Wochenpresse über die Kampagne der Regierung zur Verteidigung der Souveränität
27. Nov. 2023Während die Regierung eine nationale Konsultation über ihr Hickhack mit Brüssel durchführt, sie vom Parlament die Verabschiedung eines Gesetzes zum Schutz der Souveränität erwartet und diese beiden Aspekte mit einer Plakatkampagne begleitet, werfen ihr die der Opposition nahestehenden Wochenmagazine ein Vorgehen im Widerspruch zu den nationalen Interessen vor. Regierungsnahe Autoren wiederum erachten den Schutz der nationalen Souveränität für besonders wichtig.
In ihrem Leitartikel auf der ersten Seite bezeichnet Magyar Narancs es als Heuchelei, dass die Regierenden eine Finanzierung politischer Kampagnen aus dem Ausland unterbinden wolle. Die ausländischen Spenden im Volumen von drei bis vier Milliarden Forint an oppositionelle Nichtregierungsorganisationen seien im Hinblick auf die Wahlen 2022 unbedeutend. Immerhin hätten regierungsfreundliche NGOs 25 Milliarden an öffentlichen Geldern für den Fidesz-Wahlkampf erhalten, erinnern die Leitartikler des liberalen Wochenmagazins. Sie erwähnen auch, dass der Fidesz vor 2010 – als Teil der Europäischen Volkspartei – regelmäßig von den christdemokratischen Parteien Deutschlands finanziert worden sei.
In seinem für Heti Világgazdaság verfassten Leitartikel vertritt János Dobszay die Ansicht, dass es für eine die Normalität respektierende Regierung unmöglich wäre, jemanden öffentlich zu attackieren, von dem sie Hilfe erwarte. Indem EU-Kommissionspräsidentin Ursula von der Leyen auf Plakaten als eine Person dargestellt werde, die wünsche, dass die Ungarn „nach ihrer Pfeife tanzen“, wendet sich die Regierung gegen jemanden, der ihr Vorbild sein könnte – eine christdemokratische Mutter von sieben Kindern, die auch bei der Freigabe der eingefrorenen EU-Gelder für Ungarn nützlich sein könnte, notiert Dobszay.
Attila Tibor Nagy wertet die Plakatkampagne mit Ursula von der Leyen als Indiz dafür, dass Ministerpräsident Orbán die Hoffnung aufgegeben habe, sich mit der EU-Kommission auf die Freigabe wegen Bedenken im Bereich rechtsstaatlicher Regierungsführung eingefrorener EU-Gelder zu verständigen. In der Wochenzeitung Magyar Hang ergänzt der Autor jedoch, dass das Mandat von Frau von der Leyen im nächsten Sommer auslaufen werde und der ungarische Ministerpräsident vielleicht darauf hoffe, dass die Wahlen zum Europäischen Parlament 2024 der ungarischen Regierung bessere Verhandlungsbedingungen bescheren könnten.

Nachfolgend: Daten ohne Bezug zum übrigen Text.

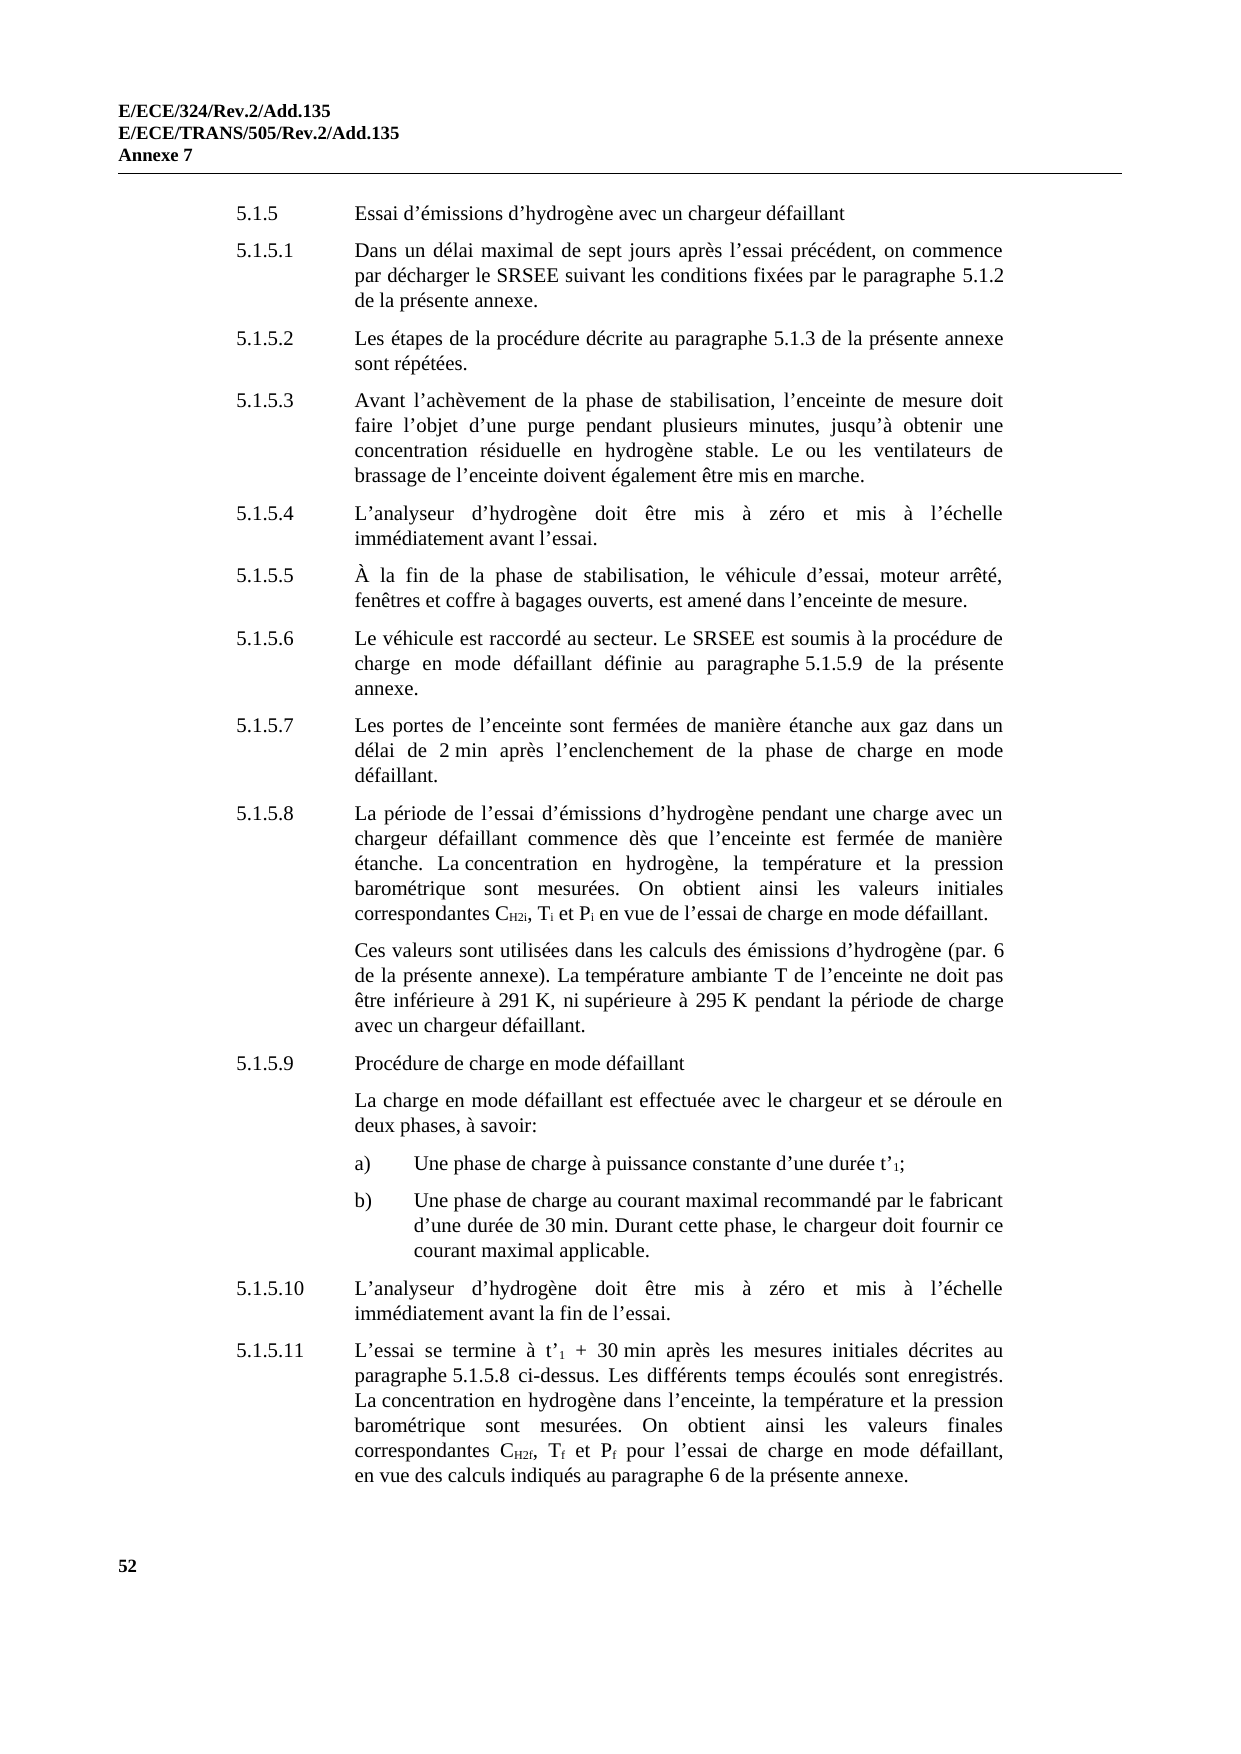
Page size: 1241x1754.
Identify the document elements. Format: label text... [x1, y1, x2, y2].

text 5.1.5.2 Les étapes de la procédure décrite au paragraphe 5.1.3 de la présente annexe sont répétées. [236, 324, 1004, 374]
text 5.1.5.8 La période de l’essai d’émissions d’hydrogène pendant une charge avec un chargeur défaillant commence dès que l’enceinte est fermée de manière étanche. La concentration en hydrogène, la température et la pression barométrique sont mesurées. On obtient ainsi les valeurs initiales correspondantes CH2i, Ti et Pi en vue de l’essai de charge en mode défaillant. [236, 799, 1004, 924]
text Ces valeurs sont utilisées dans les calculs des émissions d’hydrogène (par. 6 de la présente annexe). La température ambiante T de l’enceinte ne doit pas être inférieure à 291 K, ni supérieure à 295 K pendant la période de charge avec un chargeur défaillant. [354, 937, 1004, 1037]
text 5.1.5.9 Procédure de charge en mode défaillant [236, 1049, 1004, 1074]
text 5.1.5.6 Le véhicule est raccordé au secteur. Le SRSEE est soumis à la procédure de charge en mode défaillant définie au paragraphe 5.1.5.9 de la présente annexe. [236, 624, 1004, 699]
text 5.1.5.7 Les portes de l’enceinte sont fermées de manière étanche aux gaz dans un délai de 2 min après l’enclenchement de la phase de charge en mode défaillant. [236, 712, 1004, 787]
text 5.1.5.4 L’analyseur d’hydrogène doit être mis à zéro et mis à l’échelle immédiatement avant l’essai. [236, 499, 1004, 549]
text b) Une phase de charge au courant maximal recommandé par le fabricant d’une durée de 30 min. Durant cette phase, le chargeur doit fournir ce courant maximal applicable. [354, 1187, 1004, 1262]
text La charge en mode défaillant est effectuée avec le chargeur et se déroule en deux phases, à savoir: [354, 1087, 1004, 1137]
text 5.1.5.3 Avant l’achèvement de la phase de stabilisation, l’enceinte de mesure doit faire l’objet d’une purge pendant plusieurs minutes, jusqu’à obtenir une concentration résiduelle en hydrogène stable. Le ou les ventilateurs de brassage de l’enceinte doivent également être mis en marche. [236, 387, 1004, 487]
text 5.1.5.1 Dans un délai maximal de sept jours après l’essai précédent, on commence par décharger le SRSEE suivant les conditions fixées par le paragraphe 5.1.2 de la présente annexe. [236, 237, 1004, 312]
text 5.1.5.10 L’analyseur d’hydrogène doit être mis à zéro et mis à l’échelle immédiatement avant la fin de l’essai. [236, 1274, 1004, 1324]
text 5.1.5 Essai d’émissions d’hydrogène avec un chargeur défaillant [236, 199, 1004, 224]
text 5.1.5.11 L’essai se termine à t’1 + 30 min après les mesures initiales décrites au paragraphe 5.1.5.8 ci-dessus. Les différents temps écoulés sont enregistrés. La concentration en hydrogène dans l’enceinte, la température et la pression barométrique sont mesurées. On obtient ainsi les valeurs finales correspondantes CH2f, Tf et Pf pour l’essai de charge en mode défaillant, en vue des calculs indiqués au paragraphe 6 de la présente annexe. [236, 1337, 1004, 1487]
text 5.1.5.5 À la fin de la phase de stabilisation, le véhicule d’essai, moteur arrêté, fenêtres et coffre à bagages ouverts, est amené dans l’enceinte de mesure. [236, 562, 1004, 612]
text a) Une phase de charge à puissance constante d’une durée t’1; [354, 1149, 1004, 1174]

Auch János Széky von der Wochenzeitung Élet és Irodalom vertritt die Ansicht, dass die Regierung die Präsidentin der Europäischen Kommission nicht auf die Plakate ihrer Souveränitätskampagne gesetzt hätte, würde sie hoffen, Zugang zu den Dutzenden von einstweilen gesperrten EU-Milliarden zu bekommen. Immerhin rechnet der Kolumnist nicht damit, dass sich die politischen Verhältnisse nach den EP-Wahlen zugunsten der ungarischen Regierung ändern: Der neue Präsident bzw. die neue Präsidentin der Europäischen Kommission dürfte ebenfalls aus den Reihen der Volkspartei stammen. Es könnte sich dabei sogar um Donald Tusk handeln, den Gewinner der letzten Wahlen in Polen. Er könnte nach Brüssel zurückkehren, was die Lage für die ungarische Regierung noch schwieriger machen würde als sie jetzt schon sei. Die Regierungsseite, so Széky, könne bei den EP-Wahlen im nächsten Jahr zwar einen überwältigenden Sieg im eigenen Land erringen, aber das würde es ihr nicht leichter machen, sich der „Brüsseler Öffentlichkeit“ zu verkaufen.

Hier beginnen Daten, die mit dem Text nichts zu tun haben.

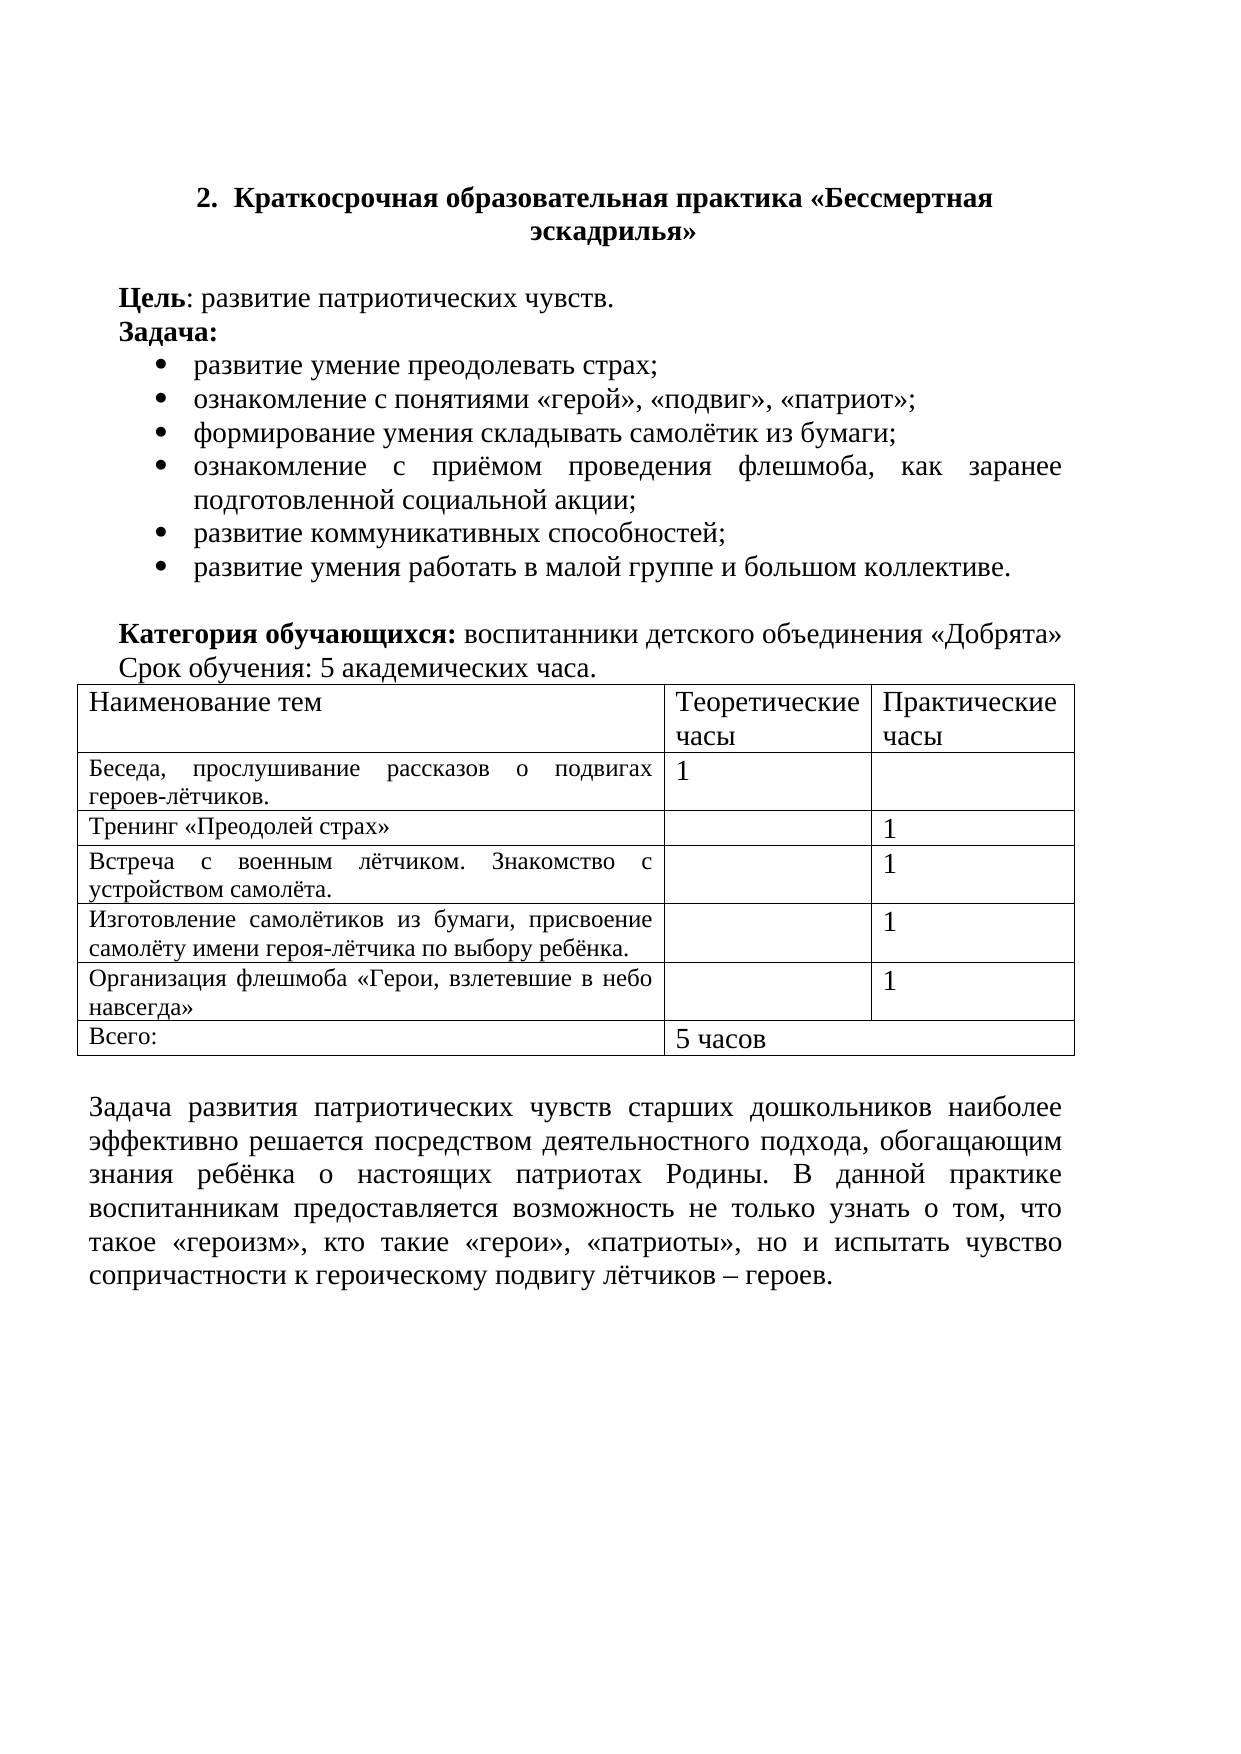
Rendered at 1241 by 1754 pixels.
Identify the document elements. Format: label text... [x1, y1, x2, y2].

Im Magazin Demokrata weist Gábor Bencsik die von der Opposition gegen die Regierung erhobenen Diktatur- und Autokratievorwürfe zurück, die mit den von der Europäischen Kommission geäußerten rechtsstaatlichen Bedenken zusammenhingen. In Wahrheit hätten die Ungarn keine Angst, öffentlich ihre Meinung zu äußern. Und wenn die Mehrheit für die Regierung stimme, dann deshalb, weil sie mit deren Politik einverstanden sei. Andererseits verliere die Opposition die Wahlen, weil sie in den meisten Problemfeldern gemäß Mehrheitsmeinung falsch liege.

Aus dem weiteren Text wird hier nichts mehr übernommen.